I was two months old when news broke about the murders, when the realization came crashing down on U.S. citizens that it was necessary to re-examine foreign policy in El Salvador. Twenty-one years later, I stood staring at six jars of blood-soaked grass and six pairs of blood-soaked pajamas, preserved for what I thought was some perverse reason I’d never understand. But everyone in El Salvador believes in God, I learned — and these men were martyrs. They were good Christians, killed for doing their jobs.
That first visit to the museum of the martyrs at the UCA was part of orientation week for Casa de la Solidaridad, a study abroad program founded at Santa Clara University that probably would not exist if the Jesuits weren’t killed. Grounded in accompaniment, academic rigor, simple community living and spirituality, Casa continues to transform the lives of students by helping them put into practice Ellacuría’s vision of what a university ought to be: a social force working for faith and justice.
Twice a week, for Casa’s Praxis seminar, I spent the day at El Pueblo de Díos en Camino, a comunidade de base in a neighborhood at the base of the San Salvador volcano. I translated the name literally at first — “the people of God walking” — because it made practical sense. Walking was how we spent most of our time: visiting families, listening. I saw reality and saw that reality is economic, poverty is violent and political action is necessary for building the kingdom of God. These ideas are bigger than ideas: they are embodied in the people I met in El Salvador who followed the martyrs, who truly knew how to read the Gospel — by walking.
Reflecting on this now makes me uncomfortable. Unlike in El Salvador, where the reality of our world is stark and visible, the United States hides it — even (sometimes especially) in the Catholic churches and universities. We become experts in ignoring reality, or worse, in trivializing it. If we think that the forces that killed the martyrs are no longer at work in the world, their witness will be in vain.

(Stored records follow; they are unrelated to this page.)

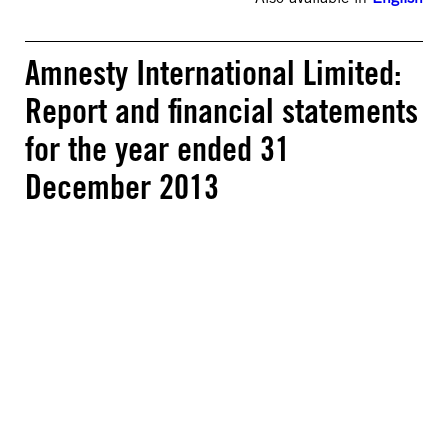
Amnesty International Limited:
Report and financial statements
for the year ended 31
December 2013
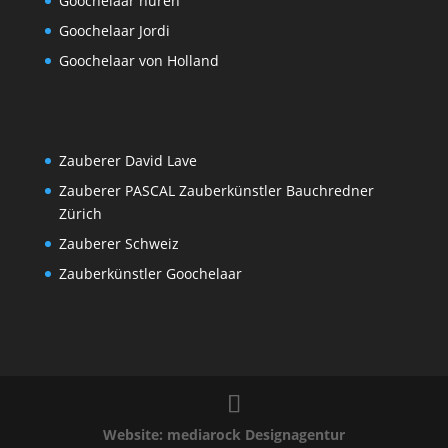
Goochelaar huren
Goochelaar Jordi
Goochelaar von Holland
Zauberer David Lave
Zauberer PASCAL Zauberkünstler Bauchredner
Zürich
Zauberer Schweiz
Zauberkünstler Goochelaar
Website: mediarock Designagentur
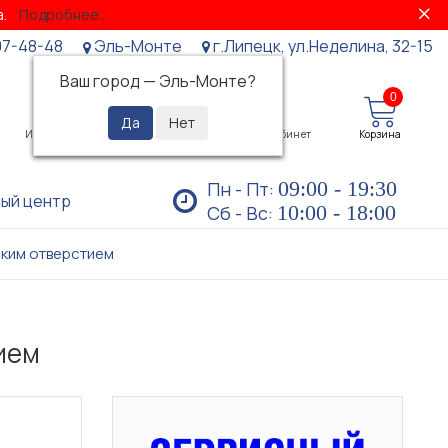
за.
Подробнее...
07-48-48
Эль-Монте
г.Липецк, ул.Неделина, 32-15
Ваш город —
Эль-Монте
?
0
0
Избранное
Просмотренные
Личный кабинет
Корзина
09:00 - 19:30
Пн - Пт:
ый центр
10:00 - 18:00
Сб - Вс:
оким отверстием
ием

And so, it is important to me to commemorate them. Their witness challenges me to look at God’s purpose for me in the world and ask “to whom do I belong?” We can’t kid ourselves and think our baptismal promises don’t need renewal.But I’m still so young. I’ve just started a job at Commonweal magazine where there is much opportunity to exercise my higher education and “speak truth in a time of life and distortion,” as Dean Brackley, SJ, puts it. Here I can prioritize voices that are seldom heard and ones that demand justice. Practically, this has to do with words, the shaping of them, and their publication. In a larger sense, it is trying to meet, as Ellacuría insistently repeats, “the basic needs of the majority of the population.”